The drive further into mainland Greece is fantastic. Although my passion has always been the Greek Islands I can feel a yearning to explore mainland Greece about to erupt within! The landscape is so rich and verdant – the rain is clearly a contributing factor to its beauty as those of who live in the North of the UK know!
After a couple of hours of driving the landscape begins to change. In the distance I can see what I think is Meteora. Like a child on a school trip I point and ask Giorgios if the rocky outcrop in the distance is Meteora – he tells me that it is. Words can’t describe the feeling and the realisation that this trip that had been at the top of my bucket list for so long was minutes away. We approach the village of Kalambaka before making our ascent. Can you imagine what it must be like to live in shadow of Meteora?
You can already see how photogenic Meteora is. As we begin the gradual climb upwards, an amazing view is offered to us around every bend. Giorgios stops on the side of the road for our first photo opportunity – teasing us with a view of our first monastery!
The first monastery we visit is the Holy Monastery of Grand Meteoron. Just a ‘few’ steps to climb before we reach the entrance.
I had been a bit apprehensive before coming to Meteora, thinking that my vertigo would throw one of its spanners in the wheel but so far it isn’t too bad. Although I had come prepared, dressed modestly in long sleeves and covered legs I had to wear one of the wrap around skirts available – trousers on ladies not allowed.
The Grand Monastery serves as the main museum for tourists visiting Meteora. Points of interest are the wine cellar where we see a representation of shelves fully stocked with wine barrels, a kitchen with an array of antique utensils featuring a bread oven and in the refectory you can imagine the monks gathering to eat their (what I imagine is meagre) meals. In the sacristy is a grizzly collection of the skulls of former monks that inhabited the monastery. BTW if you need to use the public convenience be prepared to squat! You need strong leg muscles to squat over this thing without splashing your clothes! Tres difficile for ladies!
NB – writing this after the event I can tell you that if you visit the Grand Monastery you MUST purchase some of the honey from the shop. It is thick and dark like molasses and I have never tasted anything like it – just gorgeous!
The views from the terrace over this beautiful landscape are spectacular. However, as I move towards the outer fence for a photograph I have to clutch onto anything within arms reach to stop the vertigo eebiejeebies!
From the perimeter fence I can see the next monastery we are going to visit – the Monastery of Varlaam. It looks like access is by way of a narrow bridge suspended between two rocks. We also see a little cable car running from the monastery. My knees are now knocking quite loudly at the very thought! I approach this one with trepidation.
We meet Giorgios back at the car and we hop back in for the short drive to the Monastery of Varlaam. I tell Giorgios that I am concerned about walking across the bridge and he reassures me that it is fine. And do you know what – it was. It looks far worse from above and was not a problem crossing at all.

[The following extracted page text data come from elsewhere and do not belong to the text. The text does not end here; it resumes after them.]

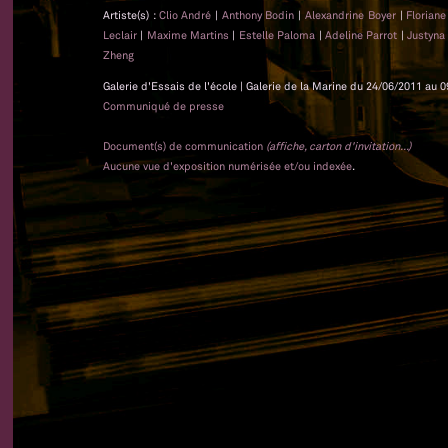
Artiste(s) :
Clio André
|
Anthony Bodin
|
Alexandrine Boyer
|
Floriane
Leclair
|
Maxime Martins
|
Estelle Paloma
|
Adeline Parrot
|
Justyna
Zheng
Galerie d'Essais de l'école | Galerie de la Marine du 24/06/2011 au 0
Communiqué de presse
Document(s) de communication
(affiche, carton d'invitation...)
Aucune vue d'exposition numérisée et/ou indexée
.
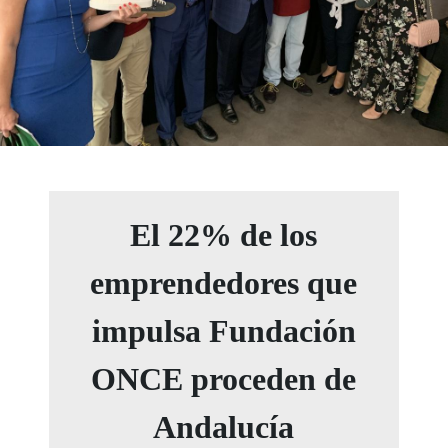
El 22% de los
emprendedores que
impulsa Fundación
ONCE proceden de
Andalucía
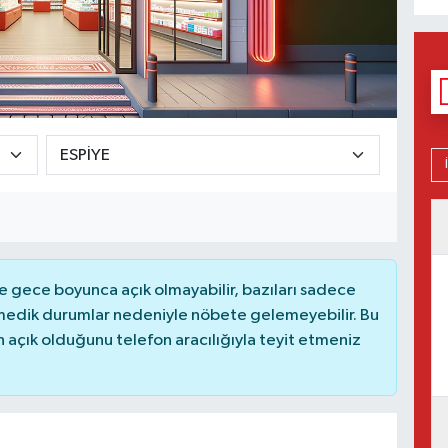
 gece boyunca açık olmayabilir, bazıları sadece
nmedik durumlar nedeniyle nöbete gelemeyebilir. Bu
açık olduğunu telefon aracılığıyla teyit etmeniz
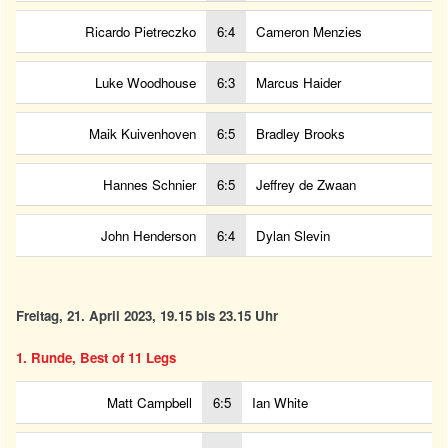
Ricardo Pietreczko
6:4
Cameron Menzies
Luke Woodhouse
6:3
Marcus Haider
Maik Kuivenhoven
6:5
Bradley Brooks
Hannes Schnier
6:5
Jeffrey de Zwaan
John Henderson
6:4
Dylan Slevin
Freitag, 21. April 2023, 19.15 bis 23.15 Uhr
1. Runde, Best of 11 Legs
Matt Campbell
6:5
Ian White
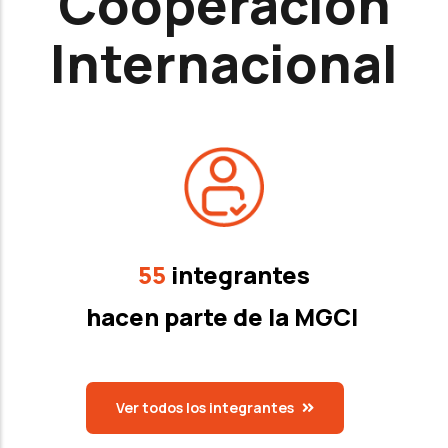
Cooperación
Internacional
55
integrantes
hacen parte de la MGCI
Ver todos los integrantes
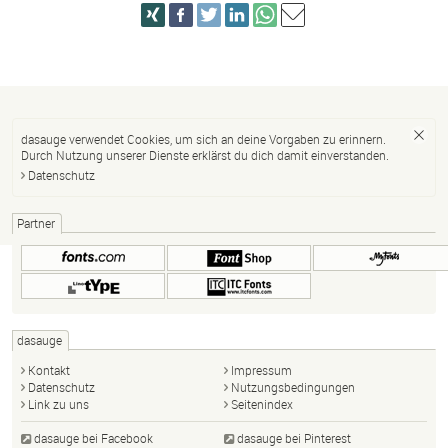
dasauge verwendet Cookies, um sich an deine Vorgaben zu erinnern.
Durch Nutzung unserer Dienste erklärst du dich damit einverstanden.
Datenschutz
Partner
dasauge
Kontakt
Impressum
Datenschutz
Nutzungsbedingungen
Link zu uns
Seitenindex
dasauge bei Facebook
dasauge bei Pinterest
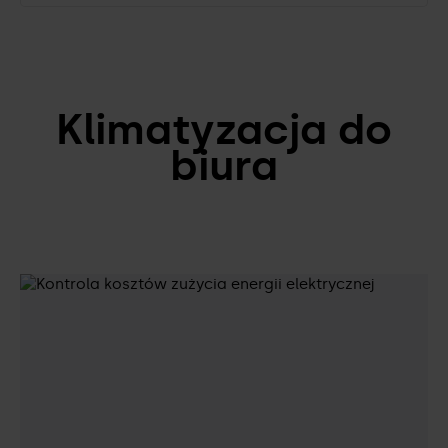
Klimatyzacja do
biura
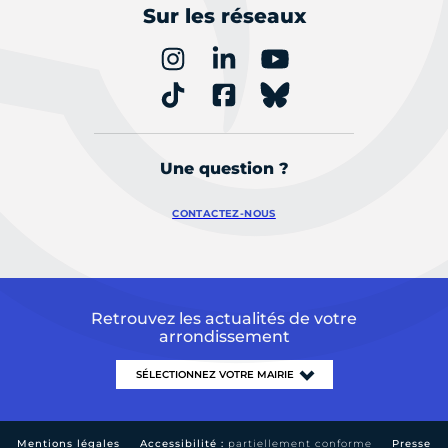
Sur les réseaux
Une question ?
CONTACTEZ-NOUS
Retrouvez les actualités de votre
arrondissement
Mentions légales
Accessibilité :
partiellement conforme
Presse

We cross the stone bridge and then climb the 195 steps into the monastery taking in the view of neighbouring monasteries and the landscape was we go.
When we make it into the monastery complex we are presented with an attractive courtyard with wonderful vistas.
Here is a link to further information on the Varlaam Monastery.
Giorgios has also been into the monastery and I’m glad he’s enjoying this trip with us. Giorgios take us to another point down the road from where there are the most magnificent views we have seen yet. Unfortunately my jelly legs won’t allow me walk out onto the rock that overhangs the cliff edge.
What an amazing trip this has been. After all the trials and tribulations of trying to get here we finally made it. I hope to come back another time and visit more of the monasteries and maybe stay in Kalambaka.
The views back through the Thessalian landscape hypnotise us especially after such an exhausting day.